Simultaneous Multithreading - Modern Commercial Implementations

Modern Commercial Implementations

The Intel Pentium 4 was the first modern desktop processor to implement simultaneous multithreading, starting from the 3.06 GHz model released in 2002, and since introduced into a number of their processors. Intel calls the functionality Hyper-threading, and provides a basic two-thread SMT engine. Intel claims up to a 30% speed improvement compared against an otherwise identical, non-SMT Pentium 4. The performance improvement seen is very application-dependent; however, when running two programs that require full attention of the processor it can actually seem like one or both of the programs slows down slightly when Hyper-threading is turned on.
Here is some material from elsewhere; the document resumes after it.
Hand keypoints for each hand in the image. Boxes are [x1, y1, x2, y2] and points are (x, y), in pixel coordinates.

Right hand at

This is due to the replay system of the Pentium 4 tying up valuable execution resources, increasing contention for resources such as bandwidth, caches, TLBs, re-order buffer entries, equalizing the processor resources between the two programs which adds a varying amount of execution time. The Pentium 4 Prescott core gained a replay queue, which reduces execution time needed for the replay system. This is enough to completely overcome that performance hit.

The latest MIPS architecture designs include an SMT system known as "MIPS MT". MIPS MT provides for both heavyweight virtual processing elements and lighter-weight hardware microthreads. RMI, a Cupertino-based startup, is the first MIPS vendor to provide a processor SOC based on 8 cores, each of which runs 4 threads. The threads can be run in fine-grain mode where a different thread can be executed each cycle. The threads can also be assigned priorities.
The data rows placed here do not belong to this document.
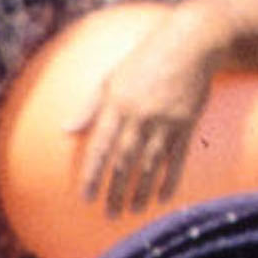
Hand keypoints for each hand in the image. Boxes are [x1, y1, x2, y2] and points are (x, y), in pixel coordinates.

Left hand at [68, 0, 224, 221]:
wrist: (191, 44)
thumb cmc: (145, 59)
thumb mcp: (112, 76)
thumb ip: (89, 106)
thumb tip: (65, 130)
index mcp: (117, 103)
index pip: (101, 147)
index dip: (93, 174)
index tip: (85, 196)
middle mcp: (141, 115)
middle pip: (125, 161)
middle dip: (116, 190)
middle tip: (109, 214)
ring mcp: (166, 120)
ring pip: (151, 164)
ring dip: (141, 191)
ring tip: (132, 211)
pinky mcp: (187, 124)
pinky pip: (177, 159)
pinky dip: (169, 179)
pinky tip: (162, 197)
The IBM POWER5, announced in May 2004, comes as either a dual core DCM, or quad-core or oct-core MCM, with each core including a two-thread SMT engine. IBM's implementation is more sophisticated than the previous ones, because it can assign a different priority to the various threads, is more fine-grained, and the SMT engine can be turned on and off dynamically, to better execute those workloads where an SMT processor would not increase performance. This is IBM's second implementation of generally available hardware multithreading. In 2010, IBM released systems based on the POWER7 processor with 8 cores with each having four Simultaneous Intelligent Threads. This switches the threading mode between one thread, two threads or four threads depending on the number of process threads being scheduled at the time. This optimizes the use of the core for minimum response time or maximum throughput.

Although many people reported that Sun Microsystems' UltraSPARC T1 (known as "Niagara" until its 14 November 2005 release) and the now defunct processor codenamed "Rock" (originally announced in 2005, but after many delays cancelled in 2009) are implementations of SPARC focused almost entirely on exploiting SMT and CMP techniques, Niagara is not actually using SMT. Sun refers to these combined approaches as "CMT", and the overall concept as "Throughput Computing". The Niagara has 8 cores, but each core has only one pipeline, so actually it uses fine-grained multithreading. Unlike SMT, where instructions from multiple threads share the issue window each cycle, the processor uses a round robin policy to issue instructions from the next active thread each cycle. This makes it more similar to a barrel processor. Sun Microsystems' Rock processor is different, it has more complex cores that have more than one pipeline.

The Intel Atom, released in 2008, is the first Intel product to feature SMT (marketed as Hyper-Threading) without supporting instruction reordering, speculative execution, or register renaming. Intel reintroduced Hyper-Threading with the Nehalem microarchitecture, after its absence on the Core microarchitecture.